## Saved entries
= Beginning of Section =
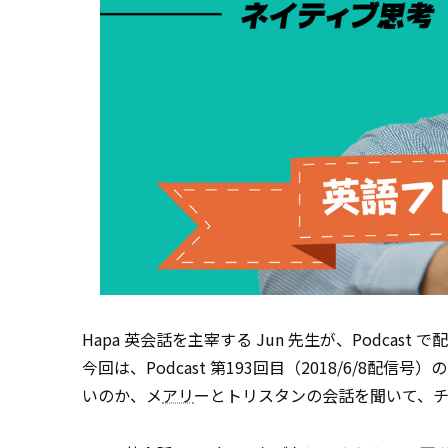
Hapa 英会話を主宰する Jun 先生が、Podc
今回は、Podcast 第193回目（2018/6/8
いのか、メ
アリ
ーとトリスタンの会話を聞いて、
= End of Section =
## WHAT YOU ARE ASKED TO DO
Output the entries verbatim but drop the images.

## YOUR RESPONSE
Hapa 英会話を主宰する Jun 先生が、Podc
今回は、Podcast 第193回目（2018/6/8
いのか、メ
アリ
ーとトリスタンの会話を聞いて、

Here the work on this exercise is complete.